I have an application that was written for me by a programmer who represented VFP as the "best thing since sliced bread" and that would be robust for many years in the future and more importantly handle huge customer databases over a LAN instantly. Now, after two years the server based program is as fast as a three legged horse over a network and what used to be 1 to 2 second response times to open a customer file is now 30 seconds + because he must first download these huge databases (maybe 20 to 30 thousand customers) to the workstation first and then process the action.

I have been told .NET would solve my problem in conjuction to having SQL as the database. I "don't speak Greek" and don't understand there isn't an easier fix then to convert the VFP program to .NET with SQL for a whole bunch of money too.

Any comments from anyone.

Thanks,
Marc

I have an application that was written for me by a programmer who represented VFP as the "best thing since sliced bread" and that would be robust for many years in the future and more importantly handle huge customer databases over a LAN instantly. Now, after two years the server based program is as fast as a three legged horse over a network and what used to be 1 to 2 second response times to open a customer file is now 30 seconds + because he must first download these huge databases (maybe 20 to 30 thousand customers) to the workstation first and then process the action.

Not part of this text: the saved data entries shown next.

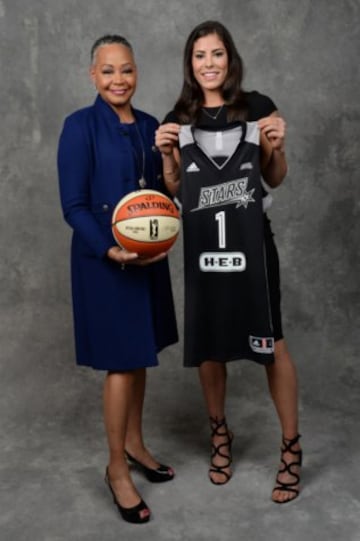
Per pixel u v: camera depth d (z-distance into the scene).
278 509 2.47
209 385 2.71
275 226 3.74
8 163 3.54
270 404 3.52
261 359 2.43
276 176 2.55
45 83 3.53
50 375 3.67
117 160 2.40
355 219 3.75
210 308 2.48
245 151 2.37
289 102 3.64
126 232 2.26
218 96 2.52
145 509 2.42
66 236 3.64
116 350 2.44
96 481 2.73
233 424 3.29
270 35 3.60
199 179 2.41
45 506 2.53
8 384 3.60
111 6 3.54
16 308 3.62
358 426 3.19
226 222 2.41
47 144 3.56
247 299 2.43
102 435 3.20
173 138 2.41
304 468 2.78
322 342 3.79
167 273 2.64
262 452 2.97
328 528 2.33
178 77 3.61
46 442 3.12
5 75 3.49
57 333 3.67
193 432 3.22
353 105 3.65
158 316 2.59
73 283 2.55
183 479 2.73
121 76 2.40
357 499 2.53
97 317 2.44
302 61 3.62
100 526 2.38
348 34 3.62
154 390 3.66
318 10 3.60
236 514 2.45
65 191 2.39
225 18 3.58
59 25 3.51
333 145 3.68
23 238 3.60
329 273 3.78
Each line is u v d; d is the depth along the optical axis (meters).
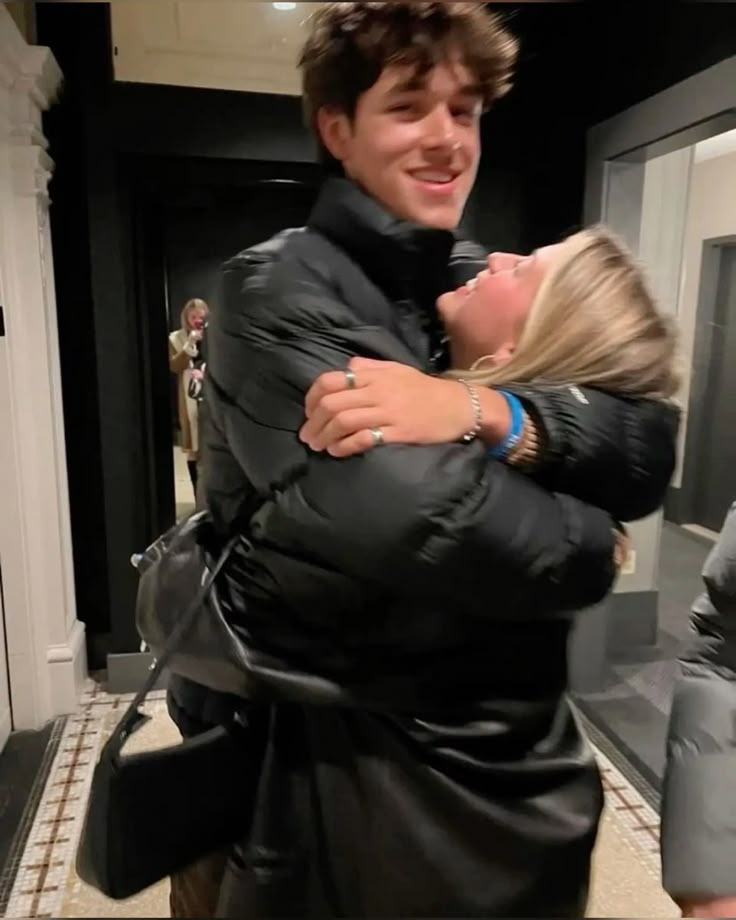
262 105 2.39
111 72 2.30
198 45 2.29
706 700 0.88
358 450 0.61
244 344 0.67
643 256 2.71
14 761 2.23
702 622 0.92
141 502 2.58
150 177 2.43
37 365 2.30
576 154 2.55
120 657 2.56
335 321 0.66
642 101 2.12
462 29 0.72
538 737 0.80
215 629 0.74
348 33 0.71
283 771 0.79
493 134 2.59
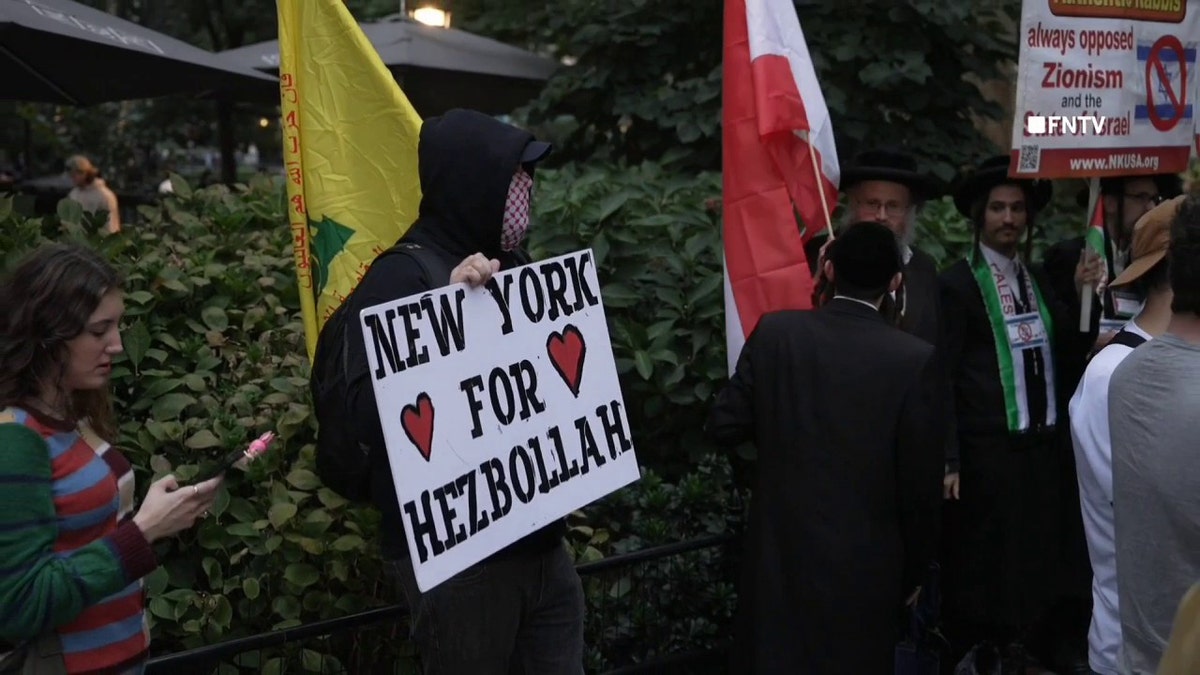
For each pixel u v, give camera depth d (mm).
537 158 2822
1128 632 2453
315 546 3330
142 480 3453
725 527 4316
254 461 3414
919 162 6762
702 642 4281
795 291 4078
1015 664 4840
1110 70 4250
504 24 10891
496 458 2689
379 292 2707
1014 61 7383
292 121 3410
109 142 17297
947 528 4598
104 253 3980
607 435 2977
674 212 4961
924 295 4281
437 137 2809
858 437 3613
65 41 5859
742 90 4148
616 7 7574
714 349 4434
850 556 3598
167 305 4031
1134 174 4395
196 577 3398
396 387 2502
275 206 5207
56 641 2252
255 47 10578
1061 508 4699
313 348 3443
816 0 6965
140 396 3662
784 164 4195
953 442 4297
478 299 2699
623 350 4344
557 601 2984
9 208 4066
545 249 4633
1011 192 4457
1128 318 4707
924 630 4148
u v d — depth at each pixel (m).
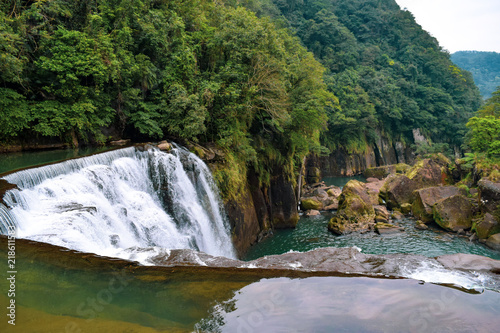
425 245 24.12
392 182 35.69
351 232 27.30
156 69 22.95
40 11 18.31
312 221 31.38
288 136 30.50
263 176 27.95
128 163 15.86
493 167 34.50
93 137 19.98
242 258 22.22
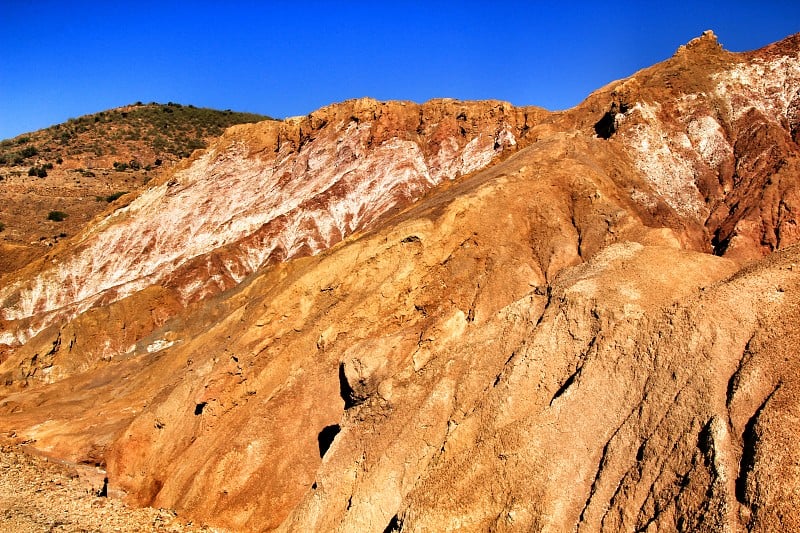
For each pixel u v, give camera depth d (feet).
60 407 177.17
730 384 69.72
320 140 369.91
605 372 79.66
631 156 186.60
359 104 363.15
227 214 350.84
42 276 318.45
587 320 86.22
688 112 205.57
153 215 354.54
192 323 209.05
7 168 561.02
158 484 123.13
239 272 287.69
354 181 325.62
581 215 134.72
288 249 296.51
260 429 112.27
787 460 59.41
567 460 74.18
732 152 189.47
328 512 89.92
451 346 100.99
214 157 393.29
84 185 527.40
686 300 80.64
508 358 91.35
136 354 207.72
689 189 179.73
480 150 332.19
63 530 102.47
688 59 229.45
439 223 132.57
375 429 94.07
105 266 326.65
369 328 122.11
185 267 288.30
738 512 59.36
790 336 69.97
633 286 88.02
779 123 196.54
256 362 127.85
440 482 77.51
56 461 148.36
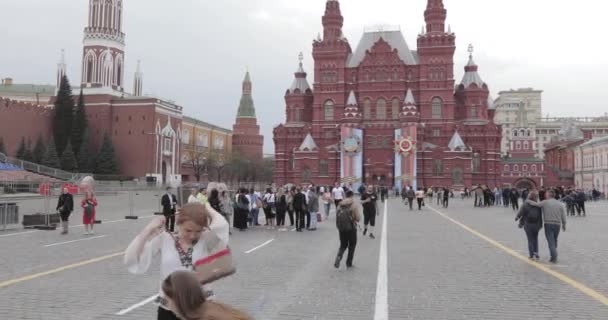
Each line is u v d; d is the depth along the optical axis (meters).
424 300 11.23
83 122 100.31
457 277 13.91
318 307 10.59
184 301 4.58
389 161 102.25
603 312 10.23
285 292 12.01
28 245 20.33
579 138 144.62
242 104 195.62
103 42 108.31
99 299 11.16
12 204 26.98
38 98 125.50
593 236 24.81
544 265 15.94
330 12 108.81
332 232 26.98
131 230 26.47
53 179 67.62
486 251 19.14
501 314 10.09
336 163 103.56
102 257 17.17
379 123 103.19
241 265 15.91
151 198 62.66
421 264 16.09
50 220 28.23
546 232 16.67
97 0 108.62
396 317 9.85
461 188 97.38
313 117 107.38
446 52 102.25
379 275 14.19
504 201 55.16
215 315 4.54
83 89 106.56
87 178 25.28
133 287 12.43
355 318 9.77
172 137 109.56
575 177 126.50
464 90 106.44
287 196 30.38
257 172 157.38
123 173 102.81
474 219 35.81
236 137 180.00
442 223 32.25
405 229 28.17
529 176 126.94
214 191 23.56
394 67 104.38
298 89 112.19
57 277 13.66
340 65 106.44
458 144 98.38
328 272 14.69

I have been told .NET would solve my problem in conjuction to having SQL as the database. I "don't speak Greek" and don't understand there isn't an easier fix then to convert the VFP program to .NET with SQL for a whole bunch of money too.

Any comments from anyone.

Thanks,
Marc

Marc,

Your problem is very simple to solve, just leave the Fox Pro database and build a front end to query the database for records, instead of having to download thousands of data records, you use a data set to sample and retrieve records as needed, opening and closing the connection to the fox pro database should speed up your response times. Using an ODBC connection string.

HTH

The journey of a thousand miles, begins with the first step!